** Data for this exercise follows **

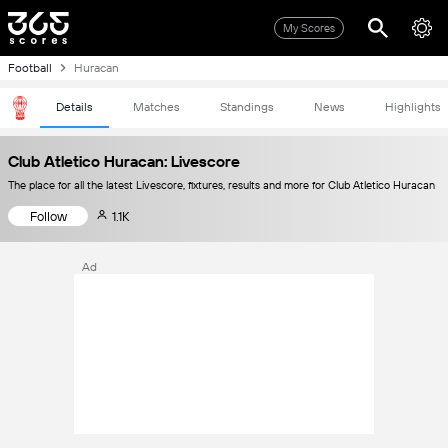
My Scores
Football
Huracan
Details
Matches
Standings
News
Highlights
Club Atletico Huracan: Livescore
The place for all the latest Livescore, fixtures, results and more for Club Atletico Huracan
Follow
1.1K
Ad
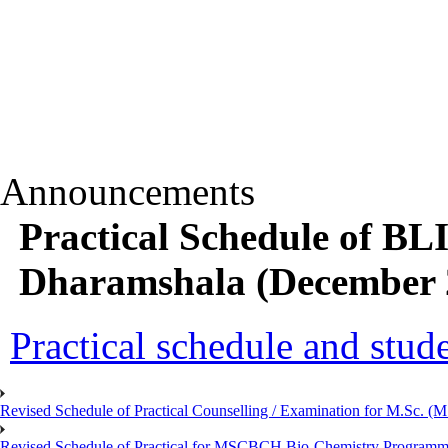
Announcements
Practical Schedule of B
Dharamshala (December 2
Practical schedule and studen
Revised Schedule of Practical Counselling / Examination for M.Sc.
Revised Schedule of Practical for MSCBCH Bio-Chemistry Programme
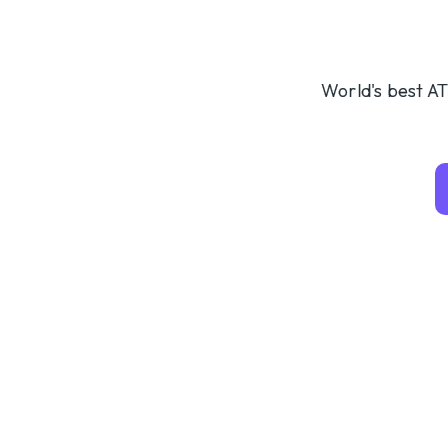
World's best AT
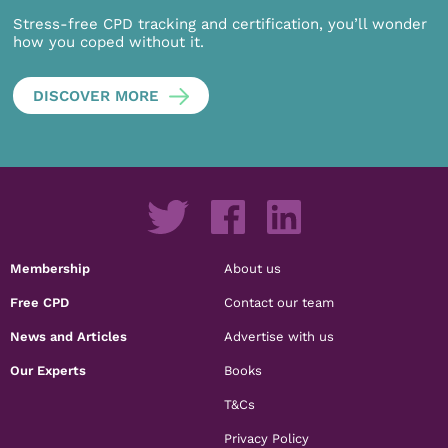
Stress-free CPD tracking and certification, you’ll wonder
how you coped without it.
DISCOVER MORE
Membership
About us
Free CPD
Contact our team
News and Articles
Advertise with us
Our Experts
Books
T&Cs
Privacy Policy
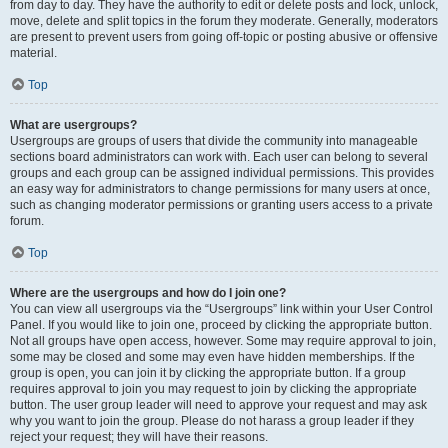
from day to day. They have the authority to edit or delete posts and lock, unlock,
move, delete and split topics in the forum they moderate. Generally, moderators
are present to prevent users from going off-topic or posting abusive or offensive
material.
Top
What are usergroups?
Usergroups are groups of users that divide the community into manageable
sections board administrators can work with. Each user can belong to several
groups and each group can be assigned individual permissions. This provides
an easy way for administrators to change permissions for many users at once,
such as changing moderator permissions or granting users access to a private
forum.
Top
Where are the usergroups and how do I join one?
You can view all usergroups via the “Usergroups” link within your User Control
Panel. If you would like to join one, proceed by clicking the appropriate button.
Not all groups have open access, however. Some may require approval to join,
some may be closed and some may even have hidden memberships. If the
group is open, you can join it by clicking the appropriate button. If a group
requires approval to join you may request to join by clicking the appropriate
button. The user group leader will need to approve your request and may ask
why you want to join the group. Please do not harass a group leader if they
reject your request; they will have their reasons.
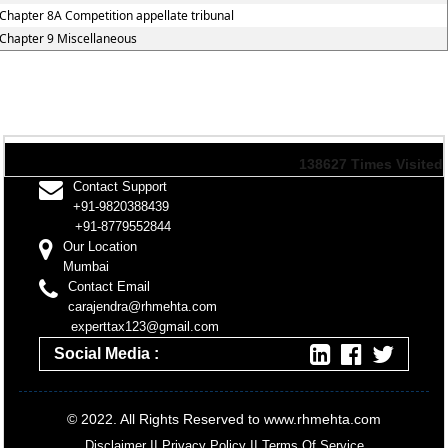
Chapter 8A Competition appellate tribunal
Chapter 9 Miscellaneous
138627
Times Visited
Contact Support
+91-9820388439
+91-8779552844
Our Location
Mumbai
Contact Email
carajendra@rhmehta.com
experttax123@gmail.com
Social Media :
© 2022. All Rights Reserved to www.rhmehta.com
Disclaimer
II
Privacy Policy
II
Terms Of Service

** End of Data for this exercise **

What you should do: Reproduce every line of text in the material above, word for word, and leave out the pictures.

Exercise response:
My Scores
Football
Huracan
Details
Matches
Standings
News
Highlights
Club Atletico Huracan: Livescore
The place for all the latest Livescore, fixtures, results and more for Club Atletico Huracan
Follow
1.1K
Ad
Announcements
Practical Schedule of B
Dharamshala (December 2
Practical schedule and studen
Revised Schedule of Practical Counselling / Examination for M.Sc.
Revised Schedule of Practical for MSCBCH Bio-Chemistry Programme
World's best AT
Stress-free CPD tracking and certification, you’ll wonder
how you coped without it.
DISCOVER MORE
Membership
About us
Free CPD
Contact our team
News and Articles
Advertise with us
Our Experts
Books
T&Cs
Privacy Policy
from day to day. They have the authority to edit or delete posts and lock, unlock,
move, delete and split topics in the forum they moderate. Generally, moderators
are present to prevent users from going off-topic or posting abusive or offensive
material.
Top
What are usergroups?
Usergroups are groups of users that divide the community into manageable
sections board administrators can work with. Each user can belong to several
groups and each group can be assigned individual permissions. This provides
an easy way for administrators to change permissions for many users at once,
such as changing moderator permissions or granting users access to a private
forum.
Top
Where are the usergroups and how do I join one?
You can view all usergroups via the “Usergroups” link within your User Control
Panel. If you would like to join one, proceed by clicking the appropriate button.
Not all groups have open access, however. Some may require approval to join,
some may be closed and some may even have hidden memberships. If the
group is open, you can join it by clicking the appropriate button. If a group
requires approval to join you may request to join by clicking the appropriate
button. The user group leader will need to approve your request and may ask
why you want to join the group. Please do not harass a group leader if they
reject your request; they will have their reasons.
Chapter 8A Competition appellate tribunal
Chapter 9 Miscellaneous
138627
Times Visited
Contact Support
+91-9820388439
+91-8779552844
Our Location
Mumbai
Contact Email
carajendra@rhmehta.com
experttax123@gmail.com
Social Media :
© 2022. All Rights Reserved to www.rhmehta.com
Disclaimer
II
Privacy Policy
II
Terms Of Service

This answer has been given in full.